- Given task 1
Count the lines in the records below that contain the string "qSketchRegion", treating case as significant, and reply with the number alone.

- Text extract
/foss4g2018

Free and Open Source Geospatial Tools for Conservation Planning Workshop - FOSS4G 2018 - Dar Es Salaam

Primary LanguageQML

FOSS4G 2018 - Dar Es Salaam

Free and Open Source Geospatial Tools for Conservation Planning Workshop

Step by step documentation for developing GIS processing and publish results through Restfull APIs


Intro

We will be taking a tour and in-depth look at the workflow used by the DOPA-BIOPAMA team to process and publish a series of global indicators on protected areas, available through our DOPA Explorer interface. In the BIOPAMA project, where we focus in more detail on 79 African, Caribbean, Pacific countries, we have filtered/re-processed these, for example to recalculate the rankings of some indicators since we are working on a subset of countries.

Although this is a specific workflow for protected areas, we face general geoprocessing challenges due to the size and complexity of the input datasets (eg: more than 250000 protected areas, more than 70000 animal species considered), and the many relationships within them (eg: circa 7500000 intersections within protected areas and species polygons), resulting in a large number of indicators derived from the input datasets.

- Rows

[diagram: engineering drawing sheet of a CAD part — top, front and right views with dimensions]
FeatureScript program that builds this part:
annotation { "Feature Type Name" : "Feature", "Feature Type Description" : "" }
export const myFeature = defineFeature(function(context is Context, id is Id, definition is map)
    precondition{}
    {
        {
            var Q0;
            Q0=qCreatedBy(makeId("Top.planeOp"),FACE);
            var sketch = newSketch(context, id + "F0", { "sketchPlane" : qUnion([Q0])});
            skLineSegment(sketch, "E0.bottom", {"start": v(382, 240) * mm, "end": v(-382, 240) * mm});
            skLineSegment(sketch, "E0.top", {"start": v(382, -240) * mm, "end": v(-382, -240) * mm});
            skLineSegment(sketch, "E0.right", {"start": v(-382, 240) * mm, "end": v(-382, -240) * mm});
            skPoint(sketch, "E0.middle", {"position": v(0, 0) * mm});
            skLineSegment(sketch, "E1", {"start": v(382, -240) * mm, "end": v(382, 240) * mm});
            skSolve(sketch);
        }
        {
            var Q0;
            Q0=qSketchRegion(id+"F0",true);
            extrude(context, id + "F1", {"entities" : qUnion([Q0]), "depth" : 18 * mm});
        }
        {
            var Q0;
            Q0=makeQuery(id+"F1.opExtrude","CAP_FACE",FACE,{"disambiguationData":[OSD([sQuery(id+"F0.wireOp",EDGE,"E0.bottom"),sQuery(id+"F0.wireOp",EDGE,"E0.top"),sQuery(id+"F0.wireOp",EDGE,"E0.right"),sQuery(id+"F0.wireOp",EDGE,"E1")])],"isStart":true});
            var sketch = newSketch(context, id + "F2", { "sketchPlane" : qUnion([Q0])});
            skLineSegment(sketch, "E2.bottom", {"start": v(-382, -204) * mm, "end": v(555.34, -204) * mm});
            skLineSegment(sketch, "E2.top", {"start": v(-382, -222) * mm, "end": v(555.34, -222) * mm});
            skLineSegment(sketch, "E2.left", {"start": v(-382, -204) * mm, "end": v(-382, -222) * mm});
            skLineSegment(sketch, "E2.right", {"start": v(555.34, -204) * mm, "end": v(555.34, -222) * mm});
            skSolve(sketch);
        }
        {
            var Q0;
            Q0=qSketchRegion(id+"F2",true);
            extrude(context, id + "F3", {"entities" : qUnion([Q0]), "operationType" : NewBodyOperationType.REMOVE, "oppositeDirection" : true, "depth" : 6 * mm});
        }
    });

- Given task 2
Transcribe the passage of the conservation planning workshop text above from "Primary LanguageQML" to "subset of countries.".

- Task response 1
2

- Task response 2
Primary LanguageQML

FOSS4G 2018 - Dar Es Salaam

Free and Open Source Geospatial Tools for Conservation Planning Workshop

Step by step documentation for developing GIS processing and publish results through Restfull APIs


Intro

We will be taking a tour and in-depth look at the workflow used by the DOPA-BIOPAMA team to process and publish a series of global indicators on protected areas, available through our DOPA Explorer interface. In the BIOPAMA project, where we focus in more detail on 79 African, Caribbean, Pacific countries, we have filtered/re-processed these, for example to recalculate the rankings of some indicators since we are working on a subset of countries.